Life has been a whirlwind of non-stop excitement: beauty maintenance rituals, parties, no alcohol, regime, dealing with You-Know-Who and her non-stop dithering about 'The Project,' honestly Cherie had to take to her bed at one point, and people constantly asking for autographs -- really, it's all quite grand.
Best of all spring is springing up all over and winter wear seems to be slowly disappearing from the streets of Paris. It might be time for Cherie to suggest You-Know-Who hit les rues with her camera. At least that keeps her occupied.
Enough about moi encore, we are here to address your questions and concerns, let us begin. . .
Q: Mme.B: Dear Cherie, This may seem like a stupid question, but I'm dying to know, out of all the Rouge Coco collection of 30 lipstick tints, which one is Vanessa Paradise wearing in the huge posters and ads all over the place?
A: Why don't be silly, Mme. B, no question is "stupid" particularly when Cherie knows the answer. Mlle. Paradis is wearing Mademoiselle.
Q: Mme. R: My dear Cherie, While we're on the subject of Vanessa Paradis, is she planning to marry Johnny Depp or not?
A: Dear Mme.
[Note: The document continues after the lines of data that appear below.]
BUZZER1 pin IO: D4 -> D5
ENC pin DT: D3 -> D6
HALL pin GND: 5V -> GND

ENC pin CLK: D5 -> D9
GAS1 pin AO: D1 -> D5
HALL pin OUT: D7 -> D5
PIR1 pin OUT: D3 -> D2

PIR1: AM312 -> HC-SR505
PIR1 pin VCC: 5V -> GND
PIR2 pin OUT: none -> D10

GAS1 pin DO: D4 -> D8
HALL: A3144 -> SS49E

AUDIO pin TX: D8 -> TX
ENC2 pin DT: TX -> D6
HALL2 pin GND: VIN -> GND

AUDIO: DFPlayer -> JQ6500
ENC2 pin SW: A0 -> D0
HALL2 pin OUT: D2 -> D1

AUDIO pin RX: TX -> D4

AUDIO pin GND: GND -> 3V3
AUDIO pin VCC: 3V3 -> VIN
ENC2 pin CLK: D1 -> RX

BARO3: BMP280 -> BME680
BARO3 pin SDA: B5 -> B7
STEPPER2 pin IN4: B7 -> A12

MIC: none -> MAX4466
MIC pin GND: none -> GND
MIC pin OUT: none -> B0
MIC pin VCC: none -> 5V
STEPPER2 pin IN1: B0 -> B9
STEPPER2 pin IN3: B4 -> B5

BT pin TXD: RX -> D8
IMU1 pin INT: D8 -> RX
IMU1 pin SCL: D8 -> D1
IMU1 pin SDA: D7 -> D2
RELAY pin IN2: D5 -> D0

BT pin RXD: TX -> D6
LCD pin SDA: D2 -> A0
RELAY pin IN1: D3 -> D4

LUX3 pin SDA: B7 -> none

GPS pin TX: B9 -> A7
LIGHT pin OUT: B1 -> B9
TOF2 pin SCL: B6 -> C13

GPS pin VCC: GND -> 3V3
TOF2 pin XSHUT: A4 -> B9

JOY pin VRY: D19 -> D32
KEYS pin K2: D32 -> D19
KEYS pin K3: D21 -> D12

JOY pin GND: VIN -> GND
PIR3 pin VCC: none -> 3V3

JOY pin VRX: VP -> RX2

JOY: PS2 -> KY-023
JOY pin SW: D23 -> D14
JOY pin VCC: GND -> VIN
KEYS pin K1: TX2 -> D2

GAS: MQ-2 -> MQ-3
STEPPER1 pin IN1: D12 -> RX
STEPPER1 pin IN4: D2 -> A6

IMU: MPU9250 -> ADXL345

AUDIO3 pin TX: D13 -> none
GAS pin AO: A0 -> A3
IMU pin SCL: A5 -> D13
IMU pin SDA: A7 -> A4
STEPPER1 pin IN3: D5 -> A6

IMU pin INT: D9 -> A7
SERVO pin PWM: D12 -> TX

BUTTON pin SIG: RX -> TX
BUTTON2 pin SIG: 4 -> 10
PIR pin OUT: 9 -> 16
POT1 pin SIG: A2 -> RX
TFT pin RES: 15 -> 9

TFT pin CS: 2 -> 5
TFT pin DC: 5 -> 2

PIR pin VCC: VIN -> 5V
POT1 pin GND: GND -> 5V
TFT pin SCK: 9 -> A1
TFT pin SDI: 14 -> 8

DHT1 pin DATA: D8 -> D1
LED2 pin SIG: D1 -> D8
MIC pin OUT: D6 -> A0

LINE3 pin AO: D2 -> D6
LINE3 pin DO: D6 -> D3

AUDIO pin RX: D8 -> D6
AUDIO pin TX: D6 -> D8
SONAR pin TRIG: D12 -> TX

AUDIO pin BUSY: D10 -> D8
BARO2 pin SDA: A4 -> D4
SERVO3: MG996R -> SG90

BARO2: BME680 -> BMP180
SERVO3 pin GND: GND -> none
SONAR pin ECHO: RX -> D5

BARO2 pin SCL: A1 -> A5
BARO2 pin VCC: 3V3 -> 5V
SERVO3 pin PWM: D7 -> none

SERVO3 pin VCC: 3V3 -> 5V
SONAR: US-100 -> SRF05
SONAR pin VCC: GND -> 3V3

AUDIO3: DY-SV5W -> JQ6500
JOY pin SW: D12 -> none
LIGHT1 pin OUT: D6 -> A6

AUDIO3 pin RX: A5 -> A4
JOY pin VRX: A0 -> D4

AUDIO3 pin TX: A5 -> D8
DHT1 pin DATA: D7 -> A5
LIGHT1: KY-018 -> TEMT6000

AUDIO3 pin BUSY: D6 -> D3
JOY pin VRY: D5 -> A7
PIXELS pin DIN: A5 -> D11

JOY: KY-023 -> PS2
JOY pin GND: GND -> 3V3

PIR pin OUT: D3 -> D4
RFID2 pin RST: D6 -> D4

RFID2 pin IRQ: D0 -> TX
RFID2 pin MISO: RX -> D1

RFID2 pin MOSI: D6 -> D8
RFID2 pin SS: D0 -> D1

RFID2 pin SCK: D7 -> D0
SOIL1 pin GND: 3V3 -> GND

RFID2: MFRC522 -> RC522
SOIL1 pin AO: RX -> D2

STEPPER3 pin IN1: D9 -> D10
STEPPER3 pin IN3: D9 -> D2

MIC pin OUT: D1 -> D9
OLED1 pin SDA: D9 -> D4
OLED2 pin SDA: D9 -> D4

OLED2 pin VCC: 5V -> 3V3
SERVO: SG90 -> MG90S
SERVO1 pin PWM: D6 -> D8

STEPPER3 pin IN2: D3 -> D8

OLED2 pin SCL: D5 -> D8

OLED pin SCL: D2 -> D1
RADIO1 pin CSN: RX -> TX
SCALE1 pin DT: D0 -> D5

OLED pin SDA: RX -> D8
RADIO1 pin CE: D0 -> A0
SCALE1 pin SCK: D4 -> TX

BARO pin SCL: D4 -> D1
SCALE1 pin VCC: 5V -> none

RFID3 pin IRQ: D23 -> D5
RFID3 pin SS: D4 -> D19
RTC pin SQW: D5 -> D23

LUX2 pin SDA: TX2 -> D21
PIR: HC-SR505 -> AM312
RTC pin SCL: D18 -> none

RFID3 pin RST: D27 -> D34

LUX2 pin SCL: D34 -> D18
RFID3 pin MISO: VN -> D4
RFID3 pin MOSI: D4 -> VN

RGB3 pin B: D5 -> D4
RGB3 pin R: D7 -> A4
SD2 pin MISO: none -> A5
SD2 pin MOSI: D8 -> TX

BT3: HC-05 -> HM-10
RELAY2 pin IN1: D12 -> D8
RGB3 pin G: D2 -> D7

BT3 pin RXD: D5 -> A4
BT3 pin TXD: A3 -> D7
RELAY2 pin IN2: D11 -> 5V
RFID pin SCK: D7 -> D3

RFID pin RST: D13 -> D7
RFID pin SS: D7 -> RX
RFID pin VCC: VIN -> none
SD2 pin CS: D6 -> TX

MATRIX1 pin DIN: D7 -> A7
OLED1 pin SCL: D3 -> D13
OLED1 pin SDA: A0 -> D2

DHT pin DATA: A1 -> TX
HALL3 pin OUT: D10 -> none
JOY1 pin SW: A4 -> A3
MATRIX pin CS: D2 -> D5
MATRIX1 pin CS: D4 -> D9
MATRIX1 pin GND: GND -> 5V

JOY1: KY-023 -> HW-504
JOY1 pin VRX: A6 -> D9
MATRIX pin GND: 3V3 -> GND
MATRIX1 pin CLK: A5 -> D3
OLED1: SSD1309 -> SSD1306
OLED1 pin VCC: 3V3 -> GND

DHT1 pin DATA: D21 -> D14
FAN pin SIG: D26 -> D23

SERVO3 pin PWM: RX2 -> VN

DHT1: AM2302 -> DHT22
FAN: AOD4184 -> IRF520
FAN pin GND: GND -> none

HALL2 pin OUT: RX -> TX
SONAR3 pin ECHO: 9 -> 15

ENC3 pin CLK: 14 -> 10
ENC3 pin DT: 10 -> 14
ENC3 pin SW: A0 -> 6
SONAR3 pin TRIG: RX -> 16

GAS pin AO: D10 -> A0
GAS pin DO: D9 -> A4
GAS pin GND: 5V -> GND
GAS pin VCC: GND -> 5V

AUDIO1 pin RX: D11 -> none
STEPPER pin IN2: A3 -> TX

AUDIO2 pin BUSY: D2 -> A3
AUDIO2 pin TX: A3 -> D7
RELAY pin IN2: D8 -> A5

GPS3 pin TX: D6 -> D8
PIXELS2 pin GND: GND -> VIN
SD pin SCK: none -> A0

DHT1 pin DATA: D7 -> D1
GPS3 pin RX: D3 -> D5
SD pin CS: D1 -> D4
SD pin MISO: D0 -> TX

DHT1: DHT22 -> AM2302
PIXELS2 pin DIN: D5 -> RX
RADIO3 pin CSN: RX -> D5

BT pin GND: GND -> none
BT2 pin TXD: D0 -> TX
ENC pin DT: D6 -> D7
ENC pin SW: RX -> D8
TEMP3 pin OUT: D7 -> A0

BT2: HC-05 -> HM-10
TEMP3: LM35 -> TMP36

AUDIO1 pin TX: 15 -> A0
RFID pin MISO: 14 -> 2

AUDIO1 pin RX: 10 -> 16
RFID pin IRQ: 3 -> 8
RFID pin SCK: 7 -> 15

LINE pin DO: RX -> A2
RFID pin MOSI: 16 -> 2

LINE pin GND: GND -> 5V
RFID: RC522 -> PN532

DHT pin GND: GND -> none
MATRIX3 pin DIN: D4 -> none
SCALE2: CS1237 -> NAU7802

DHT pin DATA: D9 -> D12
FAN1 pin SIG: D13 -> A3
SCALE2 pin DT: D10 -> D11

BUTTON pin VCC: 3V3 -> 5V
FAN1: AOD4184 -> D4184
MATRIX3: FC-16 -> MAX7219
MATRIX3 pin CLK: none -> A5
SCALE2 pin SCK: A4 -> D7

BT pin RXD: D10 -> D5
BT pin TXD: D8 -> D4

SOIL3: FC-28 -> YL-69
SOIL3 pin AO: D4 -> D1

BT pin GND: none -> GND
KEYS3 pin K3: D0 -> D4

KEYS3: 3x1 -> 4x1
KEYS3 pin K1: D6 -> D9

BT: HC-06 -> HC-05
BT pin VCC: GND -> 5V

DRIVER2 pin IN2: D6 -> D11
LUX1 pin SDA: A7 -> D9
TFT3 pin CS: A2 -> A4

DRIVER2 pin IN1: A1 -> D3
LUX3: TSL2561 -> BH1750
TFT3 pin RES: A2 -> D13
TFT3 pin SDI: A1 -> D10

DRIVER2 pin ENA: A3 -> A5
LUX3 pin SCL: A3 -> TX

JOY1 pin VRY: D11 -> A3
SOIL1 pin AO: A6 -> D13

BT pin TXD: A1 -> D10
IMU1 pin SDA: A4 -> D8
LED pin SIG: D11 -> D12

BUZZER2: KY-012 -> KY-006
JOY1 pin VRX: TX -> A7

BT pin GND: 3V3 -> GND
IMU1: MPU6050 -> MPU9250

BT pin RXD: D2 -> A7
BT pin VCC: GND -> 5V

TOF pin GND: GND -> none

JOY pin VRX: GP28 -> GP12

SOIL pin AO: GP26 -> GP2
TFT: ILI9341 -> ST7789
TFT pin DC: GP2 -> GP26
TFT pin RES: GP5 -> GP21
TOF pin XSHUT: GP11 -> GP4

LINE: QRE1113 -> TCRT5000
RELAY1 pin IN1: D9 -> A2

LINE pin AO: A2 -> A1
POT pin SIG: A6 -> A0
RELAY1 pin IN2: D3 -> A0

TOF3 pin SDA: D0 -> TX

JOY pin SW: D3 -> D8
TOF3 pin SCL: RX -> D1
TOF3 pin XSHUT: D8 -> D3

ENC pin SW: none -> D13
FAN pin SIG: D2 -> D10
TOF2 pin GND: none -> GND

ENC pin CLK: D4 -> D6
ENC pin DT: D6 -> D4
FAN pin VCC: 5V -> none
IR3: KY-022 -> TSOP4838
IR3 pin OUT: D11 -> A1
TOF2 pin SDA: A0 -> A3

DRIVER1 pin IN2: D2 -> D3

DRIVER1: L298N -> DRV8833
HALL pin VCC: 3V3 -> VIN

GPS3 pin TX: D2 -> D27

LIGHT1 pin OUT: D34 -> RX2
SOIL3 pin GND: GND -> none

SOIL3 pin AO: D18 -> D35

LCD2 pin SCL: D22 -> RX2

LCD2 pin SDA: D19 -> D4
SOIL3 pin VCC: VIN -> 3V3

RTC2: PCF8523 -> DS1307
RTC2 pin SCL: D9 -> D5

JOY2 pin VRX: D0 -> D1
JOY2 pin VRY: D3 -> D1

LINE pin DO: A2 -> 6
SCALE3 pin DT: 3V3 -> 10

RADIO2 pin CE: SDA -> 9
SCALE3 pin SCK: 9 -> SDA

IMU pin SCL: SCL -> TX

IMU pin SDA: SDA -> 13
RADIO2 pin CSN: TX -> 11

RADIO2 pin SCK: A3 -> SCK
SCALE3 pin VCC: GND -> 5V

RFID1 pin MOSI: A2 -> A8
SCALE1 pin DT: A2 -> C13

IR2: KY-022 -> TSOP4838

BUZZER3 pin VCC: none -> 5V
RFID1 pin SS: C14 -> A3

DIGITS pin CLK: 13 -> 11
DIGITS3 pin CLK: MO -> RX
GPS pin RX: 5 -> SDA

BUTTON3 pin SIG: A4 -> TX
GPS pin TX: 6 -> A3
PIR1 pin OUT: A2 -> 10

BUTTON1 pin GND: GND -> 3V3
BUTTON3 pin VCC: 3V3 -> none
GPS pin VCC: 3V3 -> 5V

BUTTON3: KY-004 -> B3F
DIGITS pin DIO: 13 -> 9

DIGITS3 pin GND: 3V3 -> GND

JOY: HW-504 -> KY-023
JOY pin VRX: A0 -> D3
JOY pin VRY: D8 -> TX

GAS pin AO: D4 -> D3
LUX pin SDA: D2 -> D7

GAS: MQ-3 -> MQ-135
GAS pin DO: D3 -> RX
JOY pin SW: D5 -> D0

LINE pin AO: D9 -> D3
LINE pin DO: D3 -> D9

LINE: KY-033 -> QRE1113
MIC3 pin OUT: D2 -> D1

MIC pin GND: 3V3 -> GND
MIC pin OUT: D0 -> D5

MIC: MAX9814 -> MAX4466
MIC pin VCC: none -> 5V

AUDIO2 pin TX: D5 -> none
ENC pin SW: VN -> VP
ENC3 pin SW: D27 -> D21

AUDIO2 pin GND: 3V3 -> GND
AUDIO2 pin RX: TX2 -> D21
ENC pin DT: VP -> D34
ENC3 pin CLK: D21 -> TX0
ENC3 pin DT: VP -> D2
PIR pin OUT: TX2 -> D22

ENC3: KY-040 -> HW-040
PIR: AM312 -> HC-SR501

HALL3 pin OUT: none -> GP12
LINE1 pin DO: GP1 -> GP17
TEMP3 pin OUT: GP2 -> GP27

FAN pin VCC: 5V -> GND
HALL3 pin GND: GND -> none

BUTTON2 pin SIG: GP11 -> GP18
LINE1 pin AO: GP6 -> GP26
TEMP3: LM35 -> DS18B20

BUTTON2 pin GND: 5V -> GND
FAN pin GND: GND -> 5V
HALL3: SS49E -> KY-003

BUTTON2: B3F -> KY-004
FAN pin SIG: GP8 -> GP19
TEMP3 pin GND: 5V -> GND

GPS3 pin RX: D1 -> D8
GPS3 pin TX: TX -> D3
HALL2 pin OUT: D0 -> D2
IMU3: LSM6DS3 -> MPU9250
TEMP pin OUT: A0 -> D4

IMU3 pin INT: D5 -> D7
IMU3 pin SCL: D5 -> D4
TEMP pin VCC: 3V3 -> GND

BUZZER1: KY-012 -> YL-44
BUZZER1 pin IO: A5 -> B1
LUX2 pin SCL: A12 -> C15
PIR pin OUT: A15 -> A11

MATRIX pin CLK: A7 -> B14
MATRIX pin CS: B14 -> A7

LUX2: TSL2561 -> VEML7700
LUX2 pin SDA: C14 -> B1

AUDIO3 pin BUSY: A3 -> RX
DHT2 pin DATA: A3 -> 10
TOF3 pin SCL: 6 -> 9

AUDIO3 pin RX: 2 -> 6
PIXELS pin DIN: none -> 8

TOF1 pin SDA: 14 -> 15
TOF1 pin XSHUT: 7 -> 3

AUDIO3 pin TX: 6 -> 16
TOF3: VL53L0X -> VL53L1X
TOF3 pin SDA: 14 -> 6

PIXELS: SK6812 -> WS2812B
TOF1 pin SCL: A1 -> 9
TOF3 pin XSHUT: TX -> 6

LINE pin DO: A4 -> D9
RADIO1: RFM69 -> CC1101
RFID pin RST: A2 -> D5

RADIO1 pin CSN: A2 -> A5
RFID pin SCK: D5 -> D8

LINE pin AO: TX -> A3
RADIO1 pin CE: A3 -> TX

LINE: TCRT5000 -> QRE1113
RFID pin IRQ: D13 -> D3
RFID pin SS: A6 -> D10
R, What in the world makes you think Cherie would be au courant? She is not in the gossip business you know, but you are also no doubt aware that Cherie does not like to disappoint her faithful readers so she will pass on what she does know which is what Vanessa herself said in a recent interview:
"I'm neither for it or against it. I like the idea of the romantic part of it, but the pressure causes me anxiety. I say to myself, 'why not?' and then I say to myself, 'why'?"
When the interviewer asked if she has had a marriage proposal she retorted, "Vous etes trop cruieux."
Q: Mme. S: Chere Cherie, Everyday I am so thankful that you exist. I am less and less interested in magazines, I get my news on the Net or television, but there you are, telling us things we didn't even know we wanted and needed to know.
A: Dear, dear Mme. S, Cherie is blushing. You are too kind. It seems to be true what you're saying about magazines and it appears fewer and fewer are being published, but not in France. Two new titles just debuted, Be, aimed at an audience of under 30s and best of all, in Cherie's opinion, Fromage Gourmand a bi-monthly devoted to one of the products no one in the world does better. The first issue will hit the newsstands tomorrow.
Q: Mme. R: Dear Cherie, Remember when you told us about that absolutely adorable Sonia Rykiel collection for H&M? Did you buy anything?
A: My dear Mme. R, Cherie wanted to, but even with the chauffeur in the car and the motor idling she would have been forced to stand in a 300 meter long line in front of the Blvd. Haussmann store for heaven knows how long and Cherie has a life. So, to answer your question: regrettably, no.
Q: Mme. C: Cherie, You promised us another scarf idea.
A: Dear Mme. C, May Cherie be so bold as to point out this is a Q & A format and you are not supposed to give indirect/direct orders. Here's your scarf.
Cherie would like to add that she always spritzes her scarves and shawls with a soupçon of her favorite perfume so they all whisper Cherie, Cherie(!)
Q: Mme. N: Dear Cherie, Would you be so kind as to give us one petite beauty tip today?
A: Why, of course, Mme N., Actually this is a tip from Cherie's favorite French Fashion phenomenon, Ines de la Fressange. She says if you want your hair to be positively "mirror-like" (as in shiny and light reflecting) mix three soup spoons -- they're really large in France btw -- of white vinegar in a smallish bowl and use as the last rinse after a shampoo. She guarantees results, particularly in photographs.
When it comes to Ines, Cherie believes everything she says.